Under Mrs. Hixson's plan, a family of four earning the poverty-level income of $16,700 could see its refund increase from $188 to $1,211, according to estimates prepared for the delegate by Montgomery County officials.

Under the state's formula, which considers family size, income and other factors, Maryland gives low-wage families a credit that reduces or eliminates their state tax bill.

A second credit, added two years ago, allows the lowest-income taxpayers to receive a cash payment from the state if their credit is more than the taxes owed.

The refundable credit is 12.5 percent of the taxpayer's federal credit this year and is scheduled to be increased to 15 percent next year.

Mrs. Hoffman wants to make the credit 15 percent this year, while Mrs. Hixson wants to increase it to 50 percent.

Religious and business groups and advocates for the poor turned out Wednesday to show their support for Mrs. Hixson's ambitious proposal, which would cost the state $173 million in the current tax year.

House Republicans said they would consider supporting an increase in the credit.

The Glendening administration wants the Maryland legislature to provide state-subsidized health coverage for more than 19,000 children in working families.

The proposal backed by House Speaker Casper R. Taylor Jr., Allegany Democrat, and Senate leaders seeks to build on a 2-year-old program that insures 63,000 children and pregnant women.

Under the legislation, which the Senate Finance Committee considered Wednesday, the state would extend coverage beginning in July 2001 to thousands of families earning between $33,000 and $50,000 at an annual cost to the state of about $7 million.

The measure would allow the state to pay a worker's share of the premiums for employer-provided insurance, something only three other states do.

Everyone enrolled in the Children and Families Health Care Program is covered by managed care organizations that contract directly with the state.

The proposed expansion would cost about $30 million a year. The federal government would provide about $13 million, with the state contributing $7 million. The rest would come from premiums paid by the families covered.

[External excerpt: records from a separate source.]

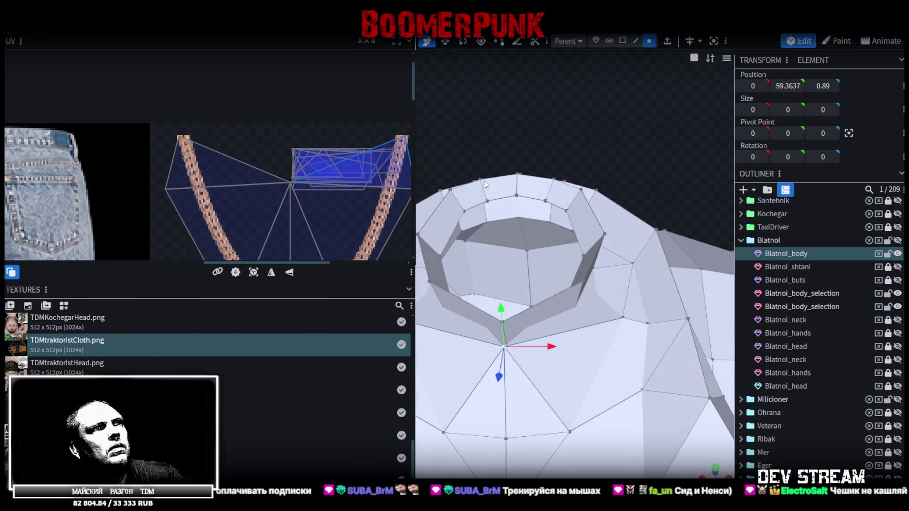
pyautogui.moveTo(632, 129)
pyautogui.mouseDown()
pyautogui.moveTo(682, 108)
pyautogui.moveTo(647, 127)
pyautogui.mouseUp()
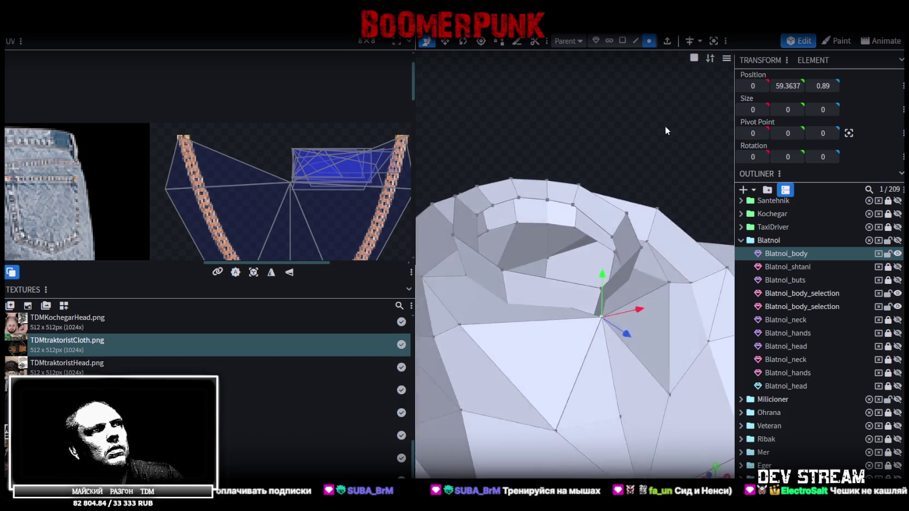
pyautogui.moveTo(648, 127); pyautogui.dragTo(591, 131)
pyautogui.press('z')
pyautogui.press('z')
pyautogui.press('z')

Under the bill, thousands of families newly enrolled in the program would pay premiums ranging from $37 to $46 per month, which would bring in about $10 million.

"There's overwhelming support for expanding coverage to children," said Debbie I. Chang, deputy health secretary. "It's just a question of how to do it."

The only significant opposition to the bill Thursday came from anti-abortion advocates, who said expanding coverage of pregnant women would lead to more state-funded abortions. Richard Dowling, lobbyist for the Maryland Catholic Conference, said, "[The bill] is a vehicle that would greatly increase abortions."